Aquela semana de janeiro de 2003 foi intensa. Gravações na terça-feira, quarta e quinta, morte na sexta, dia 24. Um dia antes do aniversário de São Paulo, cidade-personagem da maioria das suas canções, Sabotage era assassinado aos 29 anos – apenas três, oficialmente, nas artes.
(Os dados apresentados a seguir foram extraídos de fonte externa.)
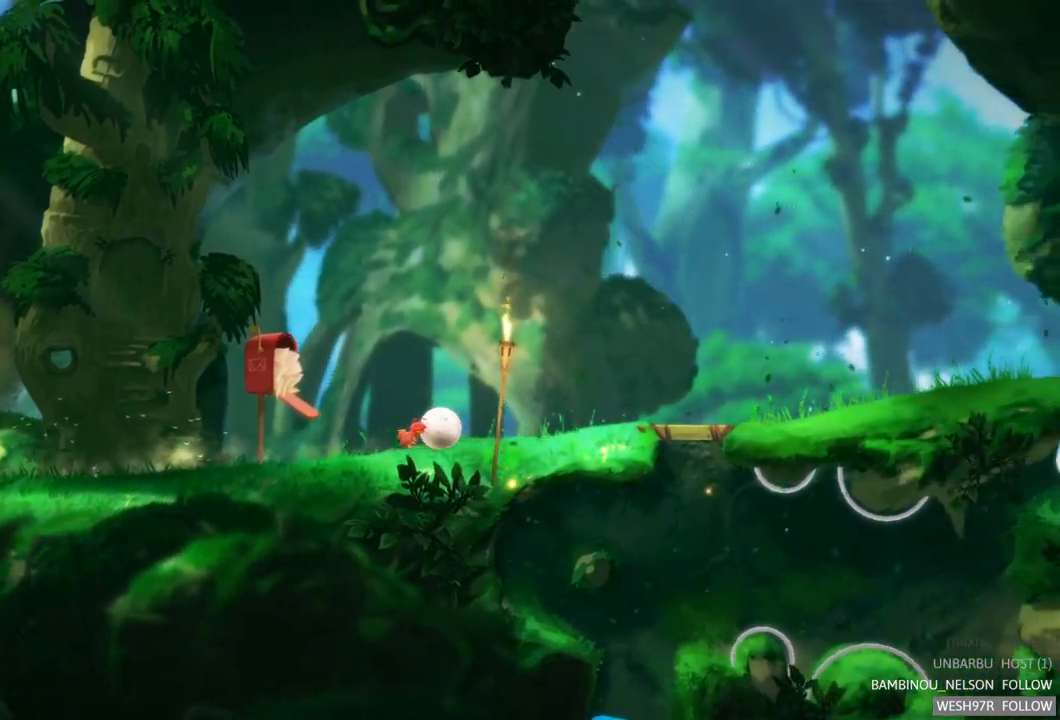
{"dt_ms": 500, "buttons": [], "left_stick": "right", "right_stick": "center", "events": []}
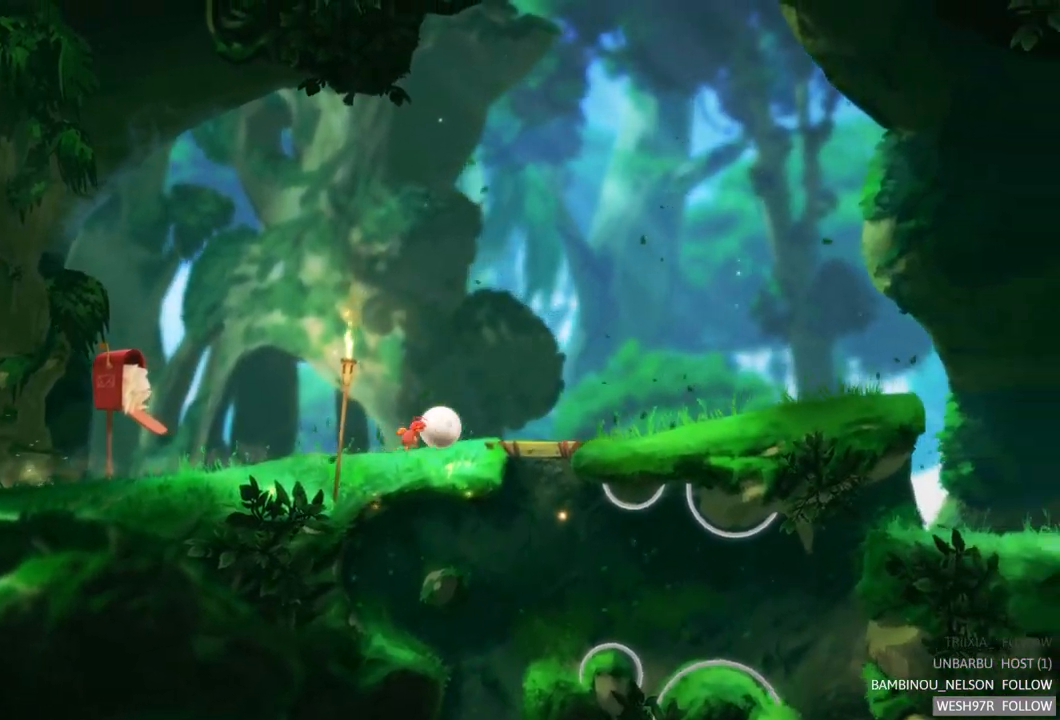
{"dt_ms": 500, "buttons": [], "left_stick": "right", "right_stick": "center", "events": []}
Dois anos antes, a música conhecia Rap É Compromisso, álbum de estreia desse artista que já havia se tornado uma lenda no rap por conta do sua história de vida e, especialmente, do seu talento. Tanto as rimas quanto as ideias estavam muito além do que o rap nacional produzia naquele momento. Muito próximo do que pode ser chamado de “gangsta rap”, Sabotage rimava sobre a cidade, os bairros que frequentava, sua história no crime (já deixada para trás naquele momento), a importância de fazer parte desse movimento cultural chamado hip hop e amizade. Aliás, o álbum de estreia é repleto de amigos. De Chorão a Black Alien, capitaneados pelo trio Daniel Ganjaman, Tejo Damasceno e Rica Amabis, todos estavam ali por Sabotage, por sua história e seu talento.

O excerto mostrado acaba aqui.